Vu de face par l’avant, il ressemblait à ces véhicules supportés par des roues très hautes, entre lesquelles se trouve posé, au-dessus du sol, le coffre de la voiture. Mais ici les roues étaient pleines, semblables à des disques lenticulaires, et formées d’une masse métallique creuse remplie d’air – ce qui assurait le flottement de tout le système. Elles avaient au moins trente mètres de diamètre, autrement dit plus que la hauteur d’une maison de six ou sept étages. Le navire en portait dix paires, ce qui lui donnait que longueur supérieure à trois cents mètres.

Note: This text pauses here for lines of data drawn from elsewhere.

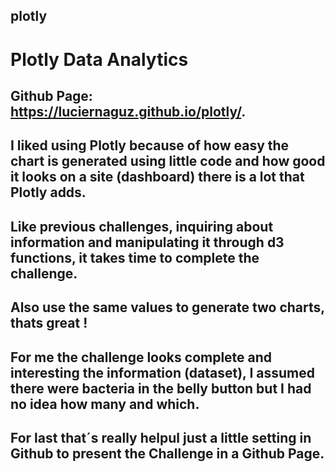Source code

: ## plotly
# Plotly  Data Analytics
## Github Page:  https://luciernaguz.github.io/plotly/.

## I liked using Plotly because of how easy the chart is generated using little code and how good it looks on a site (dashboard) there is a lot that Plotly adds.
## Like previous challenges, inquiring about information and manipulating it through d3 functions, it takes time to complete the challenge.
## Also use the same values to generate two charts, thats great !
## For me the challenge looks complete and interesting the information (dataset), I assumed there were bacteria in the belly button but I had no idea how many and which.
## For last that´s really helpul just a little setting in Github to present the Challenge in a Github Page.
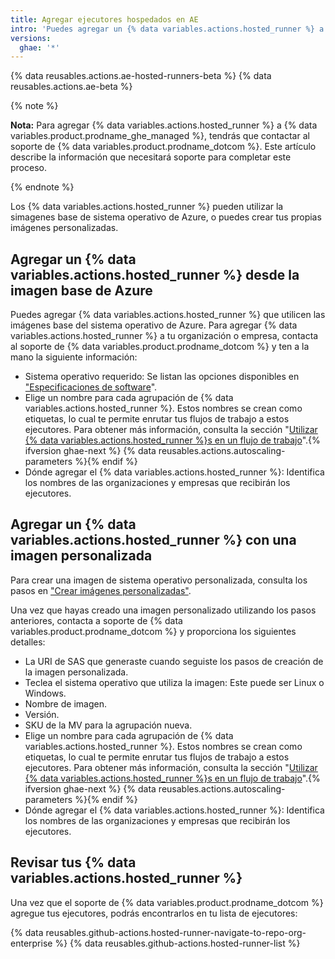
 ```yaml
---
title: Agregar ejecutores hospedados en AE
intro: 'Puedes agregar un {% data variables.actions.hosted_runner %} a una organización o empresa.'
versions:
  ghae: '*'
---
```


{% data reusables.actions.ae-hosted-runners-beta %}
{% data reusables.actions.ae-beta %}

{% note %}

**Nota:** Para agregar {% data variables.actions.hosted_runner %} a {% data variables.product.prodname_ghe_managed %}, tendrás que contactar al soporte de {% data variables.product.prodname_dotcom %}. Este artículo describe la información que necesitará soporte para completar este proceso.

{% endnote %}

Los {% data variables.actions.hosted_runner %} pueden utilizar la simagenes base de sistema operativo de Azure, o puedes crear tus propias imágenes personalizadas.

## Agregar un {% data variables.actions.hosted_runner %} desde la imagen base de Azure

Puedes agregar {% data variables.actions.hosted_runner %} que utilicen las imágenes base del sistema operativo de Azure. Para agregar {% data variables.actions.hosted_runner %} a tu organización o empresa, contacta al soporte de {% data variables.product.prodname_dotcom %} y ten a la mano la siguiente información:
 - Sistema operativo requerido: Se listan las opciones disponibles en ["Especificaciones de software](/actions/using-github-hosted-runners/about-ae-hosted-runners#software-specifications)".
 - Elige un nombre para cada agrupación de {% data variables.actions.hosted_runner %}. Estos nombres se crean como etiquetas, lo cual te permite enrutar tus flujos de trabajo a estos ejecutores. Para obtener más información, consulta la sección "[Utilizar {% data variables.actions.hosted_runner %}s en un flujo de trabajo](/actions/using-github-hosted-runners/using-ae-hosted-runners-in-a-workflow)".{% ifversion ghae-next %}
{% data reusables.actions.autoscaling-parameters %}{% endif %}
 - Dónde agregar el {% data variables.actions.hosted_runner %}: Identifica los nombres de las organizaciones y empresas que recibirán los ejecutores.

## Agregar un {% data variables.actions.hosted_runner %} con una imagen personalizada

Para crear una imagen de sistema operativo personalizada, consulta los pasos en ["Crear imágenes personalizadas"](/actions/using-github-hosted-runners/creating-custom-images).

Una vez que hayas creado una imagen personalizado utilizando los pasos anteriores, contacta a soporte de {% data variables.product.prodname_dotcom %} y proporciona los siguientes detalles:

  - La URI de SAS que generaste cuando seguiste los pasos de creación de la imagen personalizada.
  - Teclea el sistema operativo que utiliza la imagen: Este puede ser Linux o Windows.
  - Nombre de imagen.
  - Versión.
  - SKU de la MV para la agrupación nueva.
  - Elige un nombre para cada agrupación de {% data variables.actions.hosted_runner %}. Estos nombres se crean como etiquetas, lo cual te permite enrutar tus flujos de trabajo a estos ejecutores. Para obtener más información, consulta la sección "[Utilizar {% data variables.actions.hosted_runner %}s en un flujo de trabajo](/actions/using-github-hosted-runners/using-ae-hosted-runners-in-a-workflow)".{% ifversion ghae-next %}
{% data reusables.actions.autoscaling-parameters %}{% endif %}
  - Dónde agregar el {% data variables.actions.hosted_runner %}: Identifica los nombres de las organizaciones y empresas que recibirán los ejecutores.

## Revisar tus {% data variables.actions.hosted_runner %}

Una vez que el soporte de {% data variables.product.prodname_dotcom %} agregue tus ejecutores, podrás encontrarlos en tu lista de ejecutores:

{% data reusables.github-actions.hosted-runner-navigate-to-repo-org-enterprise %}
{% data reusables.github-actions.hosted-runner-list %}
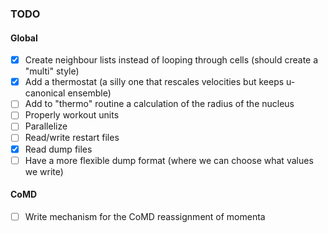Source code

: ### TODO

#### Global

- [x] Create neighbour lists instead of looping through cells (should create a "multi" style)
- [x] Add a thermostat (a silly one that rescales velocities but keeps u-canonical ensemble)
- [ ] Add to "thermo" routine a calculation of the radius of the nucleus
- [ ] Properly workout units
- [ ] Parallelize
- [ ] Read/write restart files
- [x] Read dump files
- [ ] Have a more flexible dump format (where we can choose what values we write)

#### CoMD
- [ ] Write mechanism for the CoMD reassignment of momenta

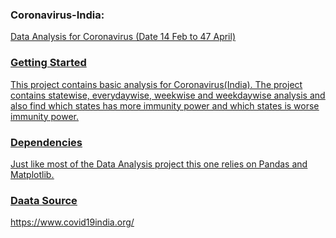 ### Coronavirus-India: <u>
<p> Data Analysis for Coronavirus (Date 14 Feb to 47 April) </p>

### Getting Started <u>
<p> This project contains basic analysis for Coronavirus(India). The project contains statewise, everydaywise, weekwise and weekdaywise analysis and also find which states has more immunity power and which states is worse immunity power.</p> 

### Dependencies <u>
<p> Just like most of the Data Analysis project this one relies on Pandas and Matplotlib. </p>

### Daata Source <u>
<p> https://www.covid19india.org/ </p>
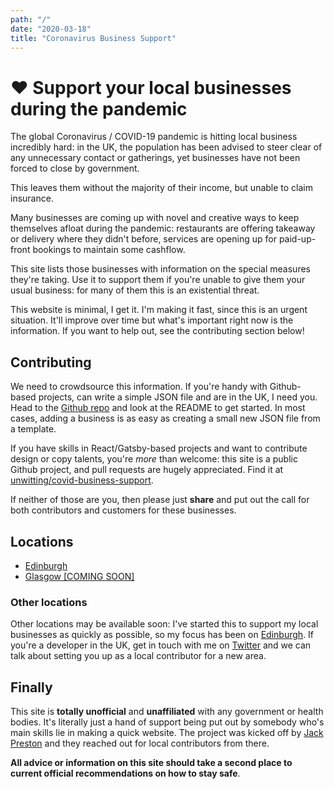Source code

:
 ```yaml
---
path: "/"
date: "2020-03-18"
title: "Coronavirus Business Support"
---
```


# ❤️ Support your local businesses during the pandemic

The global Coronavirus / COVID-19 pandemic is hitting local business incredibly hard: in the UK, the population has been advised to steer clear of any unnecessary contact or gatherings, yet businesses have not been forced to close by government.

This leaves them without the majority of their income, but unable to claim insurance.

Many businesses are coming up with novel and creative ways to keep themselves afloat during the pandemic: restaurants are offering takeaway or delivery where they didn't before, services are opening up for paid-up-front bookings to maintain some cashflow.

This site lists those businesses with information on the special measures they're taking. Use it to support them if you're unable to give them your usual business: for many of them this is an existential threat.

This website is minimal, I get it. I'm making it fast, since this is an urgent situation. It'll improve over time but what's important right now is the information. If you want to help out, see the contributing section below!

## Contributing

We need to crowdsource this information. If you're handy with Github-based projects, can write a simple JSON file and are in the UK, I need you. Head to the [Github repo](https://github.com/unwitting/covid-business-support) and look at the README to get started. In most cases, adding a business is as easy as creating a small new JSON file from a template.

If you have skills in React/Gatsby-based projects and want to contribute design or copy talents, you're _more_ than welcome: this site is a public Github project, and pull requests are hugely appreciated. Find it at [unwitting/covid-business-support](https://github.com/unwitting/covid-business-support).

If neither of those are you, then please just **share** and put out the call for both contributors and customers for these businesses.

## Locations

- [Edinburgh](/businesses/locations/edinburgh)
- [Glasgow [COMING SOON]](/businesses/locations/glasgow)

### Other locations

Other locations may be available soon: I've started this to support my local businesses as quickly as possible, so my focus has been on [Edinburgh](/businesses/locations/edinburgh). If you're a developer in the UK, get in touch with me on [Twitter](https://twitter.com/unwttng) and we can talk about setting you up as a local contributor for a new area.

## Finally

This site is **totally unofficial** and **unaffiliated** with any government or health bodies. It's literally just a hand of support being put out by somebody who's main skills lie in making a quick website. The project was kicked off by [Jack Preston](https://twitter.com/unwttng) and they reached out for local contributors from there.

**All advice or information on this site should take a second place to current official recommendations on how to stay safe**.
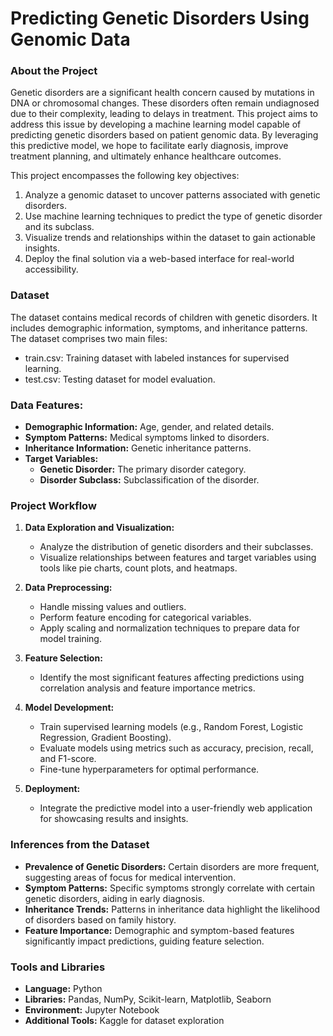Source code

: # Predicting Genetic Disorders Using Genomic Data

### About the Project
Genetic disorders are a significant health concern caused by mutations in DNA or chromosomal changes. These disorders often remain undiagnosed due to their complexity, leading to delays in treatment. This project aims to address this issue by developing a machine learning model capable of predicting genetic disorders based on patient genomic data. By leveraging this predictive model, we hope to facilitate early diagnosis, improve treatment planning, and ultimately enhance healthcare outcomes.

This project encompasses the following key objectives:
1. Analyze a genomic dataset to uncover patterns associated with genetic disorders.
2. Use machine learning techniques to predict the type of genetic disorder and its subclass.
3. Visualize trends and relationships within the dataset to gain actionable insights.
4. Deploy the final solution via a web-based interface for real-world accessibility.

### Dataset
The dataset contains medical records of children with genetic disorders. It includes demographic information, symptoms, and inheritance patterns. The dataset comprises two main files:
* train.csv: Training dataset with labeled instances for supervised learning.
* test.csv: Testing dataset for model evaluation.

### Data Features:
* __Demographic Information:__ Age, gender, and related details.
* __Symptom Patterns:__ Medical symptoms linked to disorders.
* __Inheritance Information:__ Genetic inheritance patterns.
* __Target Variables:__
  * __Genetic Disorder:__ The primary disorder category.
  * __Disorder Subclass:__ Subclassification of the disorder.

### Project Workflow
1. __Data Exploration and Visualization:__
    * Analyze the distribution of genetic disorders and their subclasses.
    * Visualize relationships between features and target variables using tools like pie charts, count plots, and heatmaps.

2. __Data Preprocessing:__
    * Handle missing values and outliers.
    * Perform feature encoding for categorical variables.
    * Apply scaling and normalization techniques to prepare data for model training.

3. __Feature Selection:__
    * Identify the most significant features affecting predictions using correlation analysis and feature importance metrics.

4. __Model Development:__
    * Train supervised learning models (e.g., Random Forest, Logistic Regression, Gradient Boosting).
    * Evaluate models using metrics such as accuracy, precision, recall, and F1-score.
    * Fine-tune hyperparameters for optimal performance.

5. __Deployment:__
    * Integrate the predictive model into a user-friendly web application for showcasing results and insights.

### Inferences from the Dataset

* __Prevalence of Genetic Disorders:__ Certain disorders are more frequent, suggesting areas of focus for medical intervention.
* __Symptom Patterns:__ Specific symptoms strongly correlate with certain genetic disorders, aiding in early diagnosis.
* __Inheritance Trends:__ Patterns in inheritance data highlight the likelihood of disorders based on family history.
* __Feature Importance:__ Demographic and symptom-based features significantly impact predictions, guiding feature selection.

### Tools and Libraries
* __Language:__ Python
* __Libraries:__ Pandas, NumPy, Scikit-learn, Matplotlib, Seaborn
* __Environment:__ Jupyter Notebook
* __Additional Tools:__ Kaggle for dataset exploration

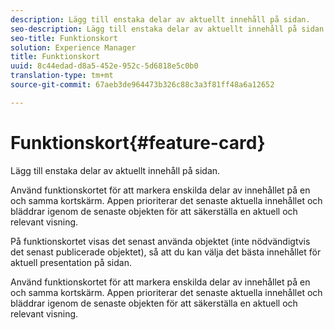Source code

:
 ```yaml
---
description: Lägg till enstaka delar av aktuellt innehåll på sidan.
seo-description: Lägg till enstaka delar av aktuellt innehåll på sidan.
seo-title: Funktionskort
solution: Experience Manager
title: Funktionskort
uuid: 8c44edad-d8a5-452e-952c-5d6818e5c0b0
translation-type: tm+mt
source-git-commit: 67aeb3de964473b326c88c3a3f81ff48a6a12652

---
```



# Funktionskort{#feature-card}

Lägg till enstaka delar av aktuellt innehåll på sidan.

Använd funktionskortet för att markera enskilda delar av innehållet på en och samma kortskärm. Appen prioriterar det senaste aktuella innehållet och bläddrar igenom de senaste objekten för att säkerställa en aktuell och relevant visning.

På funktionskortet visas det senast använda objektet (inte nödvändigtvis det senast publicerade objektet), så att du kan välja det bästa innehållet för aktuell presentation på sidan.

Använd funktionskortet för att markera enskilda delar av innehållet på en och samma kortskärm. Appen prioriterar det senaste aktuella innehållet och bläddrar igenom de senaste objekten för att säkerställa en aktuell och relevant visning.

Napal calcula ce que devait être la puissance des machines de ces bateaux-rouleurs pour actionner une masse pareille avec une vitesse qui dépassait de beaucoup celle des anciens vaisseaux. Il comprit qu’ils possédaient un grand avantage sur eux. En effet, tandis que les anciens navires glissaient sur la mer, ce qui déterminait un frottement excessif, les rouleurs s’avançaient sur les flots comme un train sur une voie terrestre et substituaient par ce mécanisme le frottement de roulement à celui de glissement.

L’énorme masse s’approchait toujours, gagnant sur le bâtiment de Napal avec une grande rapidité. Le jeune Indien la détaillait maintenant tout entier. Entre chaque roue se dressaient les imposants tuyaux des machines. Bientôt le bateau-rouleur marcha parallèlement avec l’autre et passa assez près pour permettre de distinguer les passagers que l’on voyait assis ou debout sur la galerie qui courait tout autour du bâtiment en avant des roues.